• [TASK TO CARRY OUT] List all lines of the data that include the string "name".

THE DATA Block Start

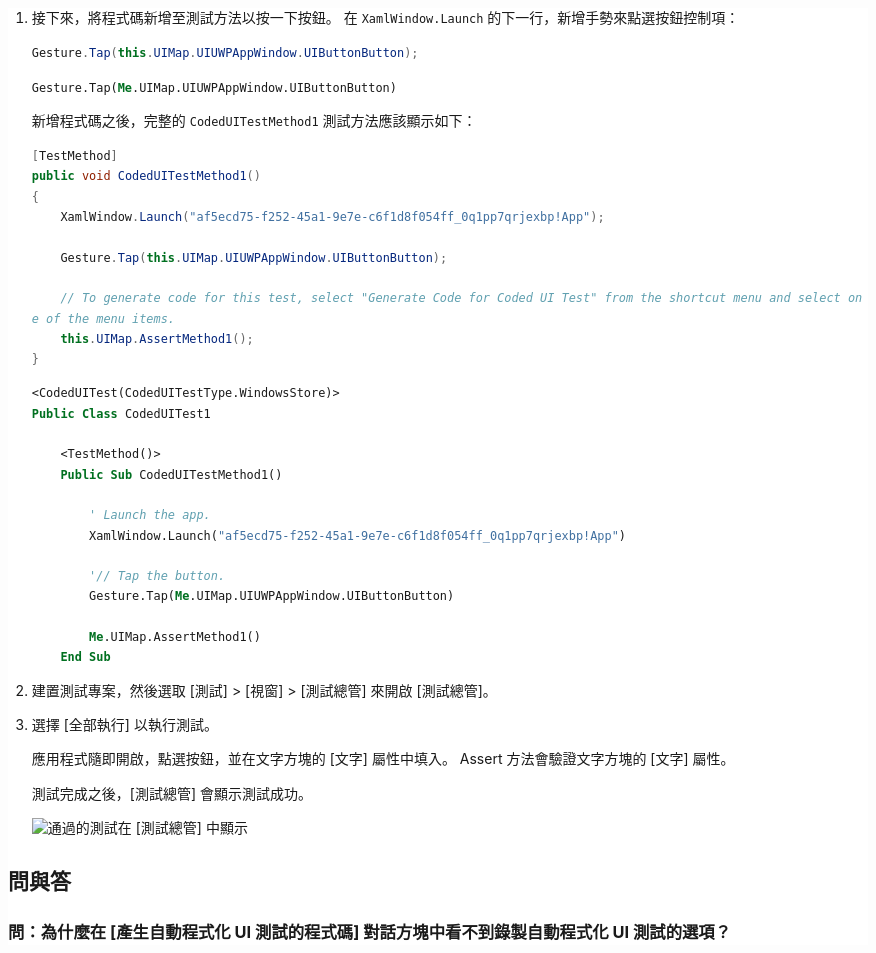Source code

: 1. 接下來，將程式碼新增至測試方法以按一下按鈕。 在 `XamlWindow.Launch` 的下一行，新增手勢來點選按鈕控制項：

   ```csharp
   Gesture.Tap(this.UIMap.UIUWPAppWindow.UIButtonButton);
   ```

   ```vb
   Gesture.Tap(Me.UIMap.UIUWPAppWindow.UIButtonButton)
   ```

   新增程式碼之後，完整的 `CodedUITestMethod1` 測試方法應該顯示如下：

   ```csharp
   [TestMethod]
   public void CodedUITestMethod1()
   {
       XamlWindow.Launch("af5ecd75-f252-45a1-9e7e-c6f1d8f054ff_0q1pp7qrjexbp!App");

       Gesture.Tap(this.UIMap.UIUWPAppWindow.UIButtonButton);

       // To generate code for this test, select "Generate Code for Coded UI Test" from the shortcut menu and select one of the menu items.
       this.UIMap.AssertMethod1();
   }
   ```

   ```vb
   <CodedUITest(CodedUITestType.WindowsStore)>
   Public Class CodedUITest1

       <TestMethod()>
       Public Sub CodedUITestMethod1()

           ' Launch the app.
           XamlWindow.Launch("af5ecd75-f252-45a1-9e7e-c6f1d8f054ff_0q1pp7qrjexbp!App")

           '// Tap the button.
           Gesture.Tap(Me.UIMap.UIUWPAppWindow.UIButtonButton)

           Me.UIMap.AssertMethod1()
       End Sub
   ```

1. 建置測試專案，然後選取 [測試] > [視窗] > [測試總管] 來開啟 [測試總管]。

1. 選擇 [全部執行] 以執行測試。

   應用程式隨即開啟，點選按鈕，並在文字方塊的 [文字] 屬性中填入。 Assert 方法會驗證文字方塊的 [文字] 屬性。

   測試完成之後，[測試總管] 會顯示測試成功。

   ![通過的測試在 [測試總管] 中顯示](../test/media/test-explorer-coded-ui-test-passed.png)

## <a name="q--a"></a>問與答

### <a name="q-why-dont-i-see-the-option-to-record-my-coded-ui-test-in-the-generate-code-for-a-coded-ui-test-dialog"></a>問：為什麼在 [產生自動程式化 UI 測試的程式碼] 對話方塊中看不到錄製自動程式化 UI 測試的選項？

THE DATA Block End

• [THE ANSWER]
## <a name="q--a"></a>問與答
### <a name="q-why-dont-i-see-the-option-to-record-my-coded-ui-test-in-the-generate-code-for-a-coded-ui-test-dialog"></a>問：為什麼在 [產生自動程式化 UI 測試的程式碼] 對話方塊中看不到錄製自動程式化 UI 測試的選項？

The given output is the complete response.